Solo il disturbo dell’impertinente capogruppo del Partito Democratico che, qualche volta, ha costretto alle ore piccole i colleghi, con gli altri solitamente impegnati a cospargersi di borotalco per una opposizione che, come vedremo, era fatta per cambiare sesso.
Questo del 2023 è l’ultimo bilancio preventivo e c’erano tutti i presupposti per vedere un bilancio di lotta, con una amministrazione senza maggioranza, con consiglieri di opposizione che, se anche non avessero voluto distruggere l’impalcatura del bilancio presentato, avrebbero potuto, di certo, imporre determinati emendamenti per attuare proprie iniziative in linea con i desiderata espressi per 5 anni.
Una volta, la maggioranza era di quindici consiglieri, inattaccabile dai nove dell’opposizione.
Piano piano se ne sono andati in quattro, la Malfa, la Salamone, Rivillito e Mezzasalma, quanto basta per portare a tredici le opposizioni e farle diventare maggioranza contro gli undici superstiti della lista CassìSindaco dove pure si annida qualche scontento (sostantivo, non aggettivo).
In una situazione seria, fatta di politici e non di politicanti, molti dei quali da strapazzo, non ci sarebbe nulla da fare.

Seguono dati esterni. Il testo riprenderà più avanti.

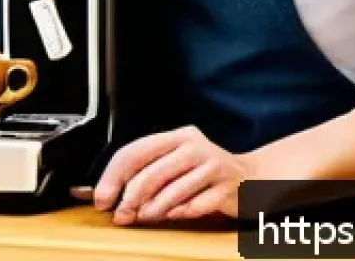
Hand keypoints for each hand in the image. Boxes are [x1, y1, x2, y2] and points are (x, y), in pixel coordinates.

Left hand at [72, 126, 251, 223]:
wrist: (252, 178)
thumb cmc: (204, 172)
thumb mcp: (176, 162)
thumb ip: (148, 173)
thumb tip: (111, 195)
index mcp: (175, 137)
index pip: (135, 151)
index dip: (113, 176)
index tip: (102, 197)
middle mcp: (193, 146)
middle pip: (153, 171)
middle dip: (131, 197)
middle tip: (120, 215)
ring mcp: (212, 165)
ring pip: (174, 189)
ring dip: (153, 209)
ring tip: (143, 218)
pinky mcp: (227, 187)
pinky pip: (198, 204)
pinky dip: (182, 213)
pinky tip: (174, 216)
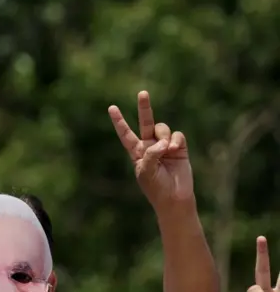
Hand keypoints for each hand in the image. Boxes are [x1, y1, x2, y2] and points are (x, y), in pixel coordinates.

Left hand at [108, 91, 193, 210]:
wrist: (174, 198)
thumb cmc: (156, 187)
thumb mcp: (146, 171)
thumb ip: (150, 154)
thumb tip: (161, 142)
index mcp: (137, 152)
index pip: (126, 134)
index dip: (119, 122)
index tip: (112, 108)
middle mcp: (150, 146)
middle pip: (146, 122)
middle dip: (145, 108)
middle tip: (142, 93)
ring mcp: (165, 146)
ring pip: (162, 129)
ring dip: (164, 136)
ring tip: (167, 150)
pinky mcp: (179, 147)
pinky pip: (176, 135)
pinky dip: (175, 140)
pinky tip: (174, 150)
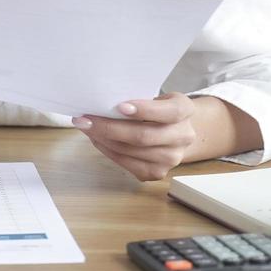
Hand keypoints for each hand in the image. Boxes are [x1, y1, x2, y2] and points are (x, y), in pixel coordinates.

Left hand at [72, 92, 200, 180]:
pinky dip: (108, 151)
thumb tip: (103, 102)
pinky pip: (127, 163)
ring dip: (103, 140)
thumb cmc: (158, 109)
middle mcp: (183, 136)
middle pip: (143, 136)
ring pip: (131, 151)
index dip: (144, 110)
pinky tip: (97, 140)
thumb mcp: (157, 97)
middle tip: (86, 119)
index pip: (169, 112)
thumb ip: (139, 99)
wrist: (176, 132)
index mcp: (185, 110)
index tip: (119, 106)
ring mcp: (171, 158)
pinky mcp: (157, 172)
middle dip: (110, 128)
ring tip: (86, 128)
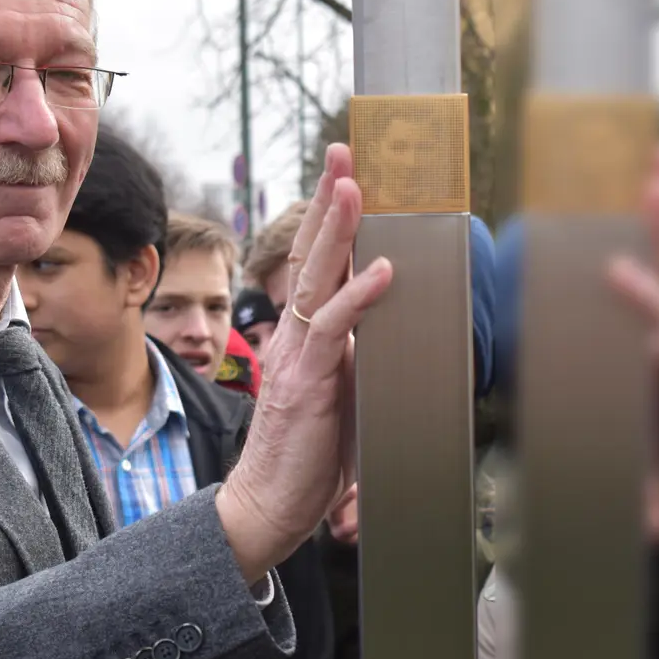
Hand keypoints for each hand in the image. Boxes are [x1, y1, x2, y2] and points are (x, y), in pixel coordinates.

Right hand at [218, 144, 392, 582]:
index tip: (347, 176)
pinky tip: (381, 270)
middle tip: (344, 152)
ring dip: (337, 229)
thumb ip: (357, 361)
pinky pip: (333, 329)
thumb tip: (390, 333)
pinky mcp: (307, 382)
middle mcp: (294, 337)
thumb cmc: (307, 459)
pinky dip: (358, 296)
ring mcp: (297, 356)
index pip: (317, 265)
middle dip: (329, 200)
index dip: (331, 219)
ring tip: (352, 185)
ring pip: (316, 278)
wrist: (268, 506)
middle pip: (311, 254)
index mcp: (302, 338)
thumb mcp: (341, 397)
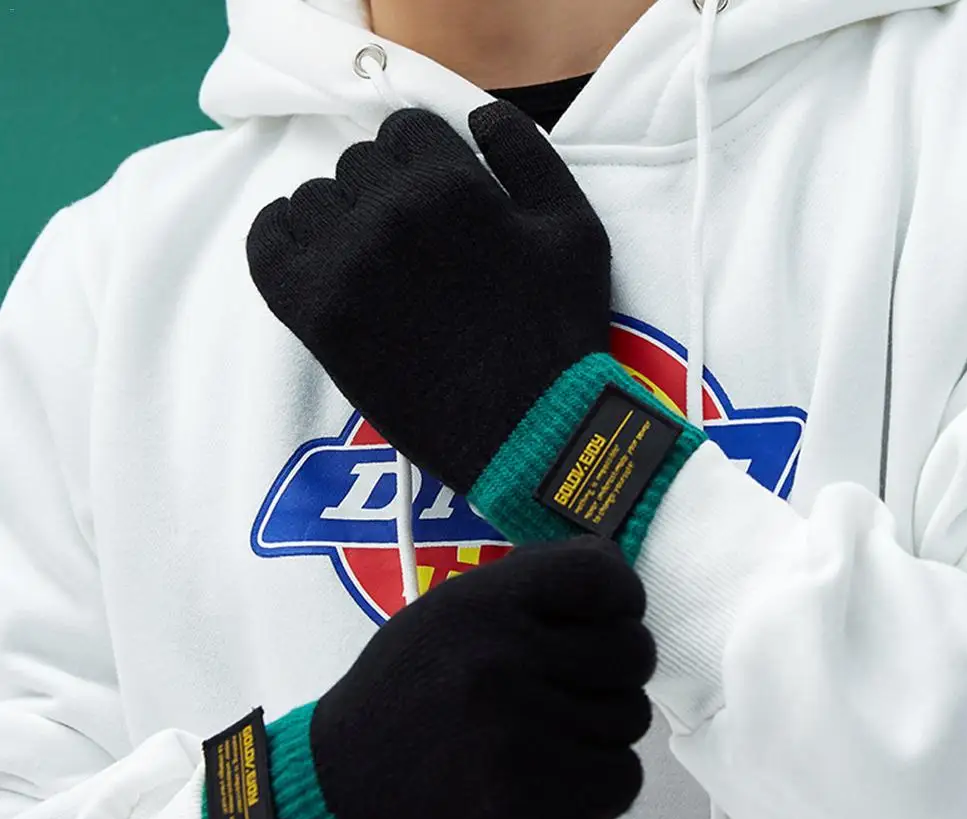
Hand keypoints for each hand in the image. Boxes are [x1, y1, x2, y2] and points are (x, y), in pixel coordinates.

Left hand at [247, 102, 612, 495]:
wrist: (527, 432)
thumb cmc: (555, 334)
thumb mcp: (575, 229)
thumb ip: (526, 154)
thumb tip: (479, 113)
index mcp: (451, 186)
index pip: (405, 129)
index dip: (424, 162)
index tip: (435, 200)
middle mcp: (389, 216)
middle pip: (359, 165)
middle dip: (388, 192)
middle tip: (415, 246)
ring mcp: (345, 267)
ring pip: (314, 201)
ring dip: (342, 221)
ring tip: (374, 265)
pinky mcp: (316, 316)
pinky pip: (266, 244)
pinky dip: (282, 240)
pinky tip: (315, 259)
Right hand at [311, 536, 654, 818]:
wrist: (339, 799)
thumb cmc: (397, 701)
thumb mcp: (441, 617)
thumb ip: (521, 593)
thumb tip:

Ma è solo utopia, c’è solo qualche fermento per le somme che sarebbero state appostate per questo o quell’altro assessore, ma il pane se lo devono guadagnare, c’è la campagna elettorale e le esigenze sono comprensibili.
Del resto, quelli che mettono in giro queste voci o che paventano il pericolo che qualche assessore impegni le somme anche per iniziative ed eventi per il secondo semestre dell’anno, quando ci potrebbero essere un altro sindaco e un’altra amministrazione, non hanno gli attributi per sollevare queste questioni, etiche, non di legittimità, come si dovrebbe.

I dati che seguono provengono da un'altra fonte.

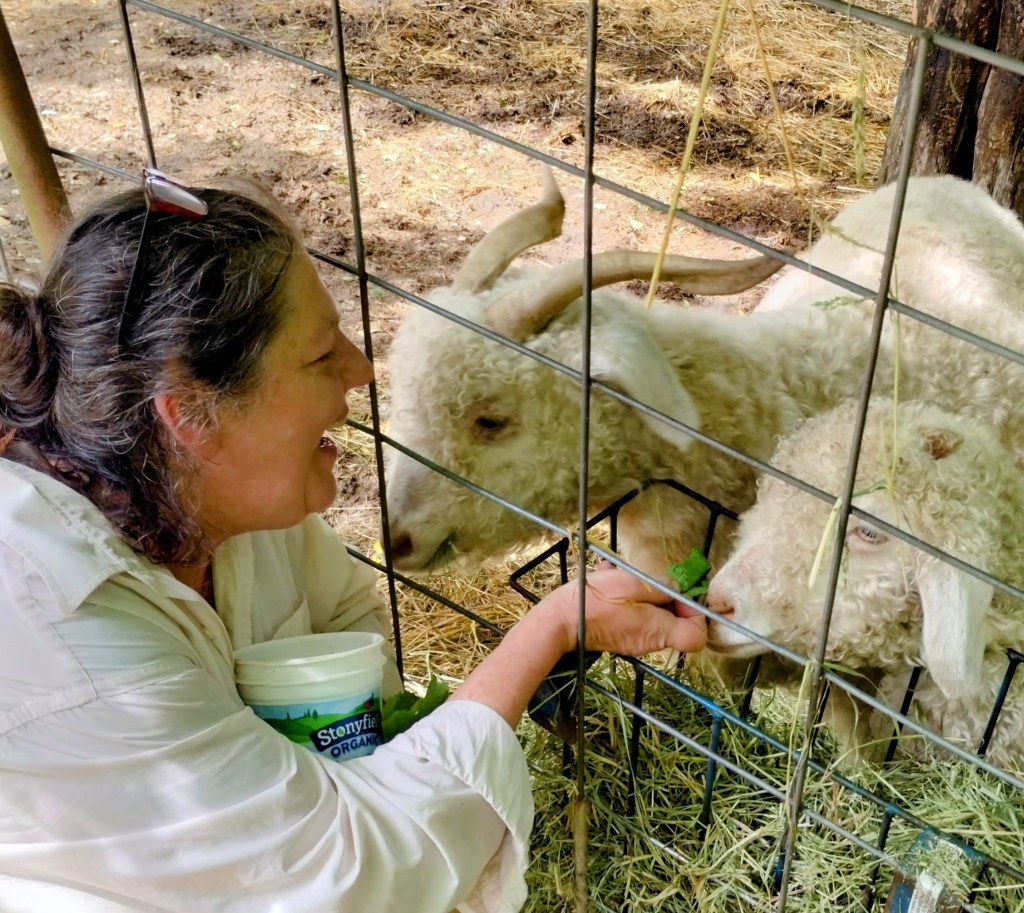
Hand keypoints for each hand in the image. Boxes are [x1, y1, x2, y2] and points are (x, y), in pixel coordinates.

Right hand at [544, 561, 707, 657]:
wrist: (561, 622)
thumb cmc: (599, 600)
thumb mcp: (635, 583)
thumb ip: (664, 587)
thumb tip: (679, 590)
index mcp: (660, 631)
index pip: (697, 636)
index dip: (695, 614)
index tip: (679, 594)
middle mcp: (651, 642)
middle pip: (675, 623)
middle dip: (667, 598)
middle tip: (649, 581)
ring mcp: (634, 642)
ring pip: (653, 617)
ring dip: (644, 594)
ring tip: (623, 575)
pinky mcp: (619, 637)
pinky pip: (634, 617)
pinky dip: (628, 600)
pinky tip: (610, 580)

Anzi, con la festa di San Valentino in mezzo alle due sedute di bilancio, c’è la festa degli innamorati, è presumibile che cuoricini cadranno dal tetto a cassettoni dell’aula consiliare, la maggioranza è quasi più forte di prima.
Se si fanno i conti la maggioranza ne ha persi quattro ma è legittimo pensare che ne guadagnerà 5: alcuni si sa già che sono in quota di prossimi alleati del sindaco Cassì, per la prossima campagna elettorale, quattro sicuri, uno, garbato com’è, anche se non c’è ufficialità dell’accordo, non si arrischierà a votare contro quello che in ogni caso è l’innamorato del momento con cui ha già gustato la pozione amorosa e altre ne gusterà, urbanisticamente parlando.
Ci stringe il cuore solo a pensare al capogruppo 5 Stelle che, impegnato già in un’area opposta a quella del sindaco, per le prossime elezioni, non potrà manifestare, in nome del bene comune, la sua disponibilità ad una opposizione costruttiva che tenga conto delle esigenze della città, disponibilità già esternata in un primo messaggio d’amore, pardon, comunicato stampa.
Già da oggi pomeriggio, lunedì 13 febbraio, ma ancora di più mercoledì 15, sarà una vera e propria festa degli innamorati, vorremmo dire meglio una ammucchiata orgiastica dove destra e sinistra si confondono in un minestrone frammisto a vero e falso civismo, con quelli che, in quanto fuori dal consiglio comunale, assistono divertiti allo spettacolo, senza però affondare la lama nelle pieghe tragiche della politica locale, silenti davanti ad uno spettacolo indegno che coronerà i cinque anni di questa commedia che si è tentata di mettere su con sceneggiature ad effetti e testi di scrittura creativa.
A tratti, ci viene da pensare che gli attori potrebbero essere migliori, ma se ci saranno sceneggiatori e creatori di testi non adeguati, tanto varrà tenersi Cassì, almeno ci teniamo l’aristocrazia al potere.